Я говорю прямо: — Ты трахалась с ним?
Что-то мелькает в ее взгляде, глубокое отвращение или разочарование.
— Не всё в жизни связано с сексом, Коннор.
— Всё. Кроме самого секса. Он связан с властью.
Табби наклоняет голову. Она оценивает меня своими прекрасными кошачьими глазами, долгим, изучающим взглядом, который странно интимен. Отвращение в ее взгляде сменяется чем-то другим, чем-то более теплым. Хриплым голосом она бормочет: — Наконец-то мы пришли к согласию.
Жар разливается по моему телу.
Желание – странное животное. Оно такое же стихийное, как голод или жажда, но, в отличие них, это желание способно лишить вас рассудка со скоростью щелчка пальцев, так что вы будете делать вещи, настолько нехарактерные для вас, что не узнаете себя, того существа, которым вы становитесь, служа первобытному, непреодолимому желанию спариваться.
Тон ее голоса, выражение ее глаз, воспоминание о ее мокром обнаженном теле – всё это заставляет меня забыть о логике, и внезапно я просто… исчезаю.
Я протягиваю руку через стол, беру ее лицо в ладони, притягиваю к себе – бокалы падают, тарелки дребезжат – и целую ее.
На мгновение ничего не происходит. Сопротивление, ее рот плотно сжат, губы твердые. Но затем она смягчается, делает быстрый вдох через нос, и сдается.
Ее губы приоткрываются. Табби берет мой язык в рот и издает глубокий горловой звук, низкий, женственный звук удовольствия, и мой член мгновенно твердеет.
Она потрясающая на вкус, такая чертовски сладкая, теплая, мягкая и податливая, как спелый фрукт. Персик, тающий у меня во рту. Наши языки соприкасаются, восхитительно надавливая, посасывая, скользя, легко и идеально, как будто они созданы именно для этого. Затем поцелуй становится более настойчивым, требовательным, приносящим удовольствие, когда Табби прикусывает мою нижнюю губу, мои руки сжимают ее челюсть. Затем она запускает пальцы в мои волосы и настойчиво притягивает меня ближе, глубже. Мой разум затуманивается, тело пульсирует, каждый удар сердца отдается эхом в ушах, кровь стучит, как барабанная дробь. Я хочу, хочу, хочу.

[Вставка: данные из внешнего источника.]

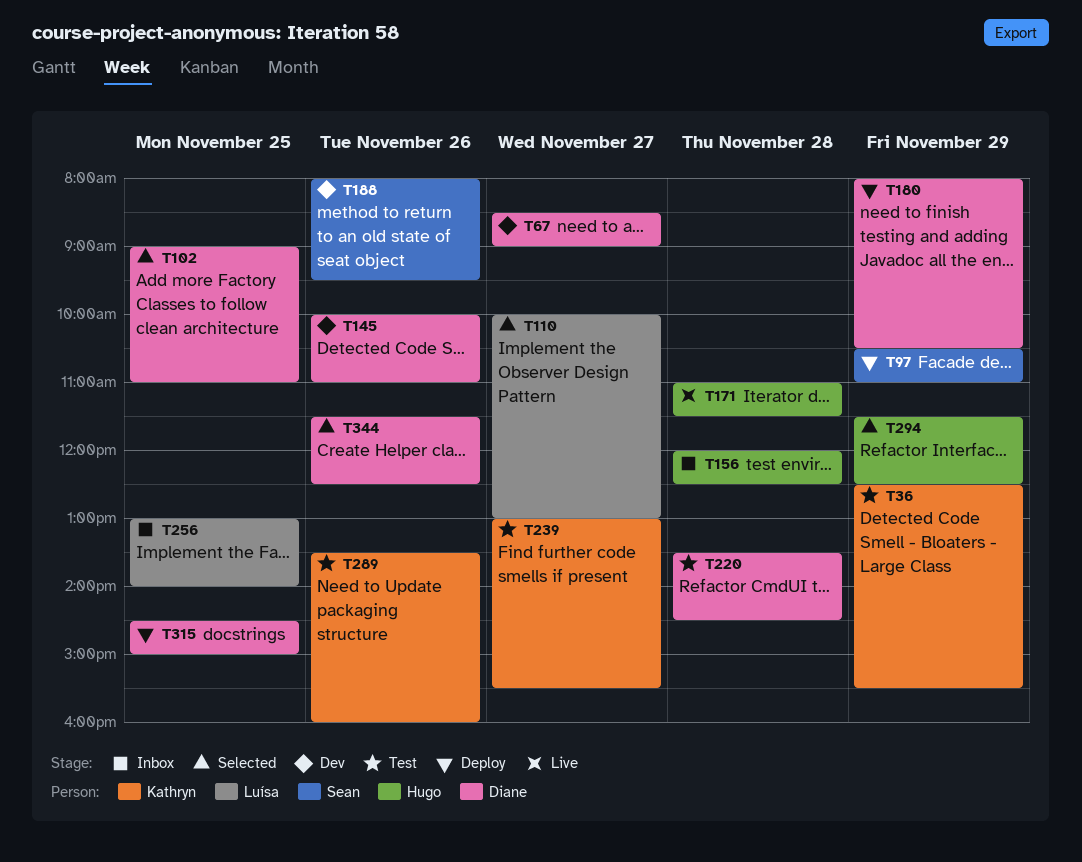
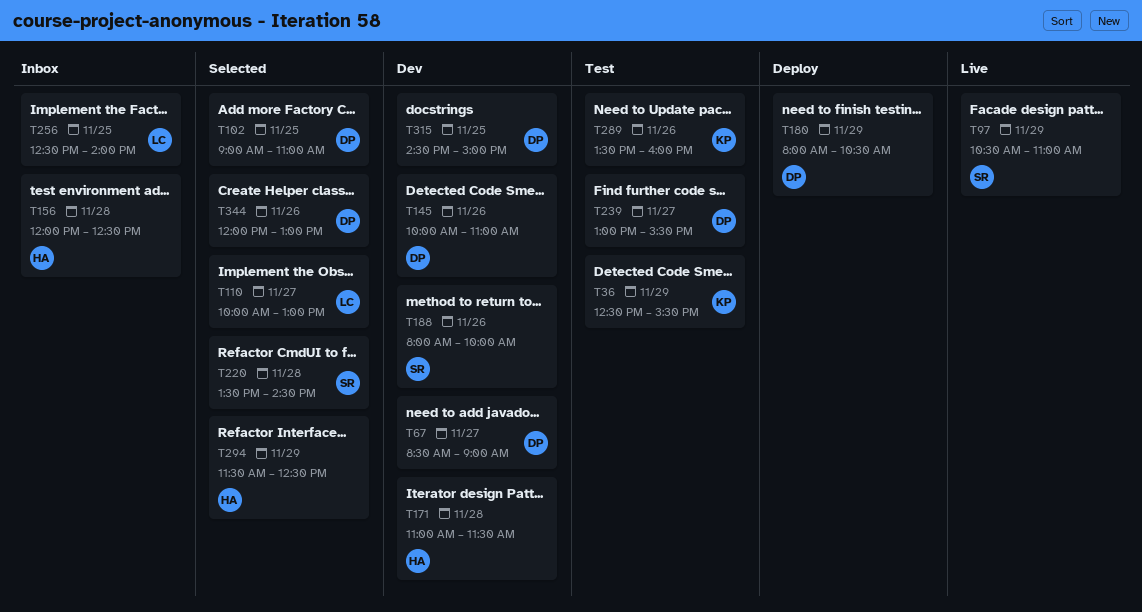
T97, status: Deploy -> Live
T171, status: Live -> Dev
T188, ends: 09:30 -> 10:00
T220, status: Test -> Selected
T220, owner: Diane -> Sean
T239, owner: Kathryn -> Diane
T256, begins: 13:00 -> 12:30
T315, status: Deploy -> Dev
T344, begins: 11:30 -> 12:00
T344, ends: 12:30 -> 13:00

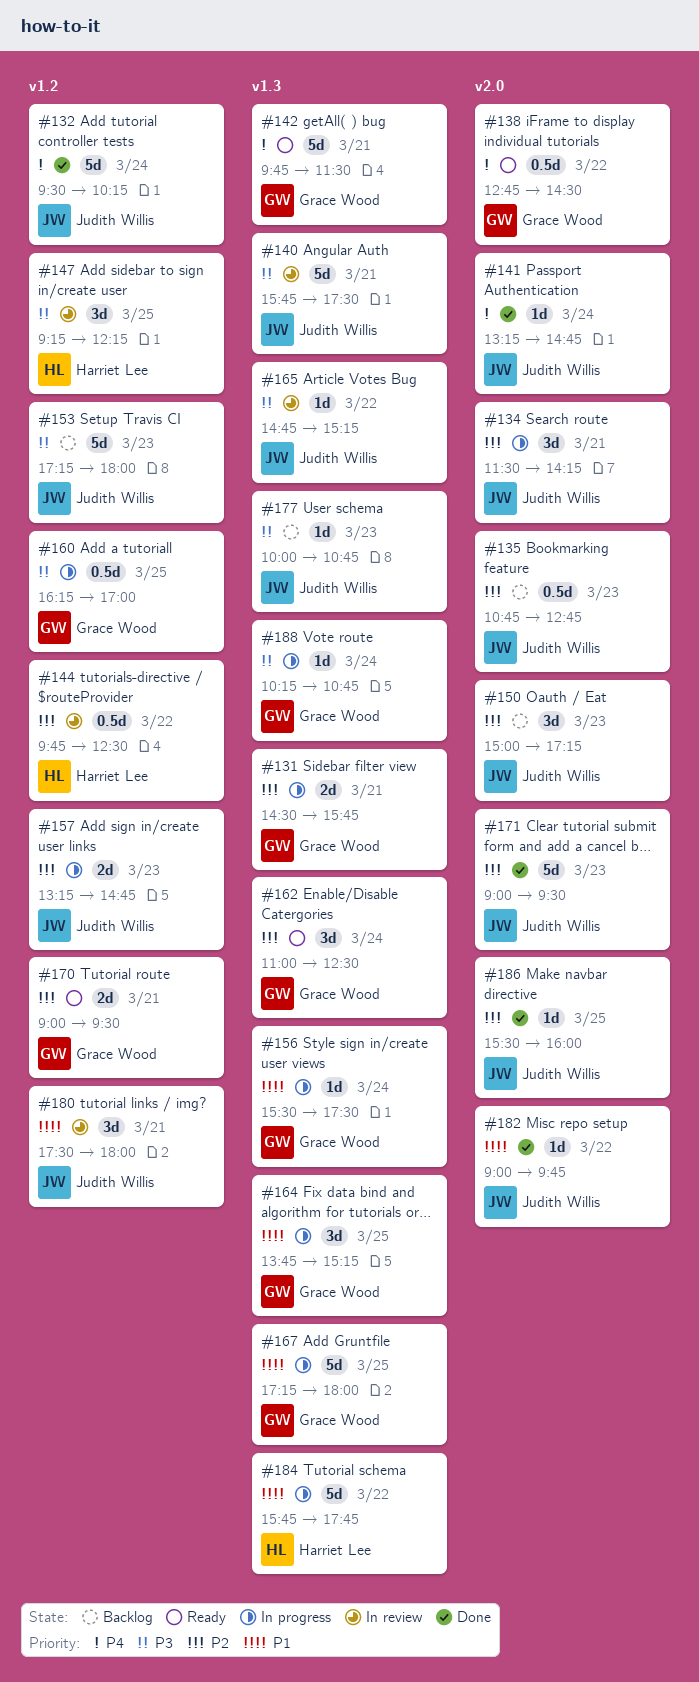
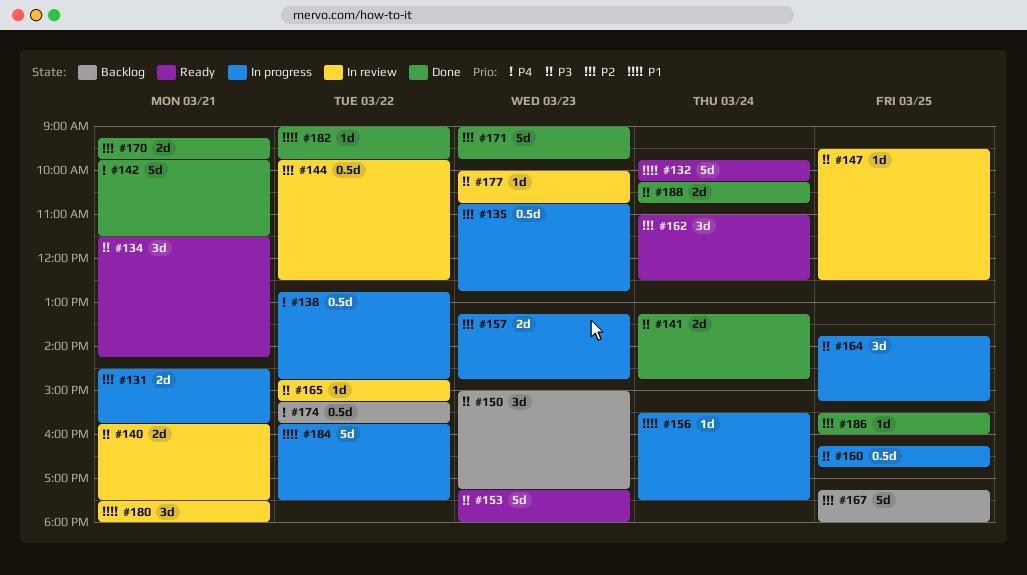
#132, status: Done -> Ready
#132, priority: P4 -> P1
#132, begins: 09:30 -> 09:45
#134, status: In progress -> Ready
#134, priority: P2 -> P3
#135, status: Backlog -> In progress
#138, status: Ready -> In progress
#138, ends: 14:30 -> 14:45
#140, estimate: 5d -> 2d
#141, priority: P4 -> P3
#141, estimate: 1d -> 2d
#142, status: Ready -> Done
#147, estimate: 3d -> 1d
#147, begins: 09:15 -> 09:30
#147, ends: 12:15 -> 12:30
#150, priority: P2 -> P3
#153, status: Backlog -> Ready
#160, ends: 17:00 -> 16:45
#164, priority: P1 -> P3
#167, status: In progress -> Backlog
#167, priority: P1 -> P2
#170, status: Ready -> Done
#170, begins: 09:00 -> 09:15
#170, ends: 09:30 -> 09:45
#171, ends: 09:30 -> 09:45
#174: none -> present
#177, status: Backlog -> In review
#184, ends: 17:45 -> 17:30
#188, status: In progress -> Done
#188, estimate: 1d -> 2d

Боже правый, эта женщина – само совершенство.
Табби вырывается и дает мне пощечину.
Сильно.
Мы смотрим друг на друга. Табби встает, а я сажусь, мы оба тяжело дышим. Ее лицо пунцовое, а мой член такой твердый, что аж больно.
Две девушки за стойкой бара откровенно пялятся на нас. Официантка тоже, она только что подошла убрать наши тарелки.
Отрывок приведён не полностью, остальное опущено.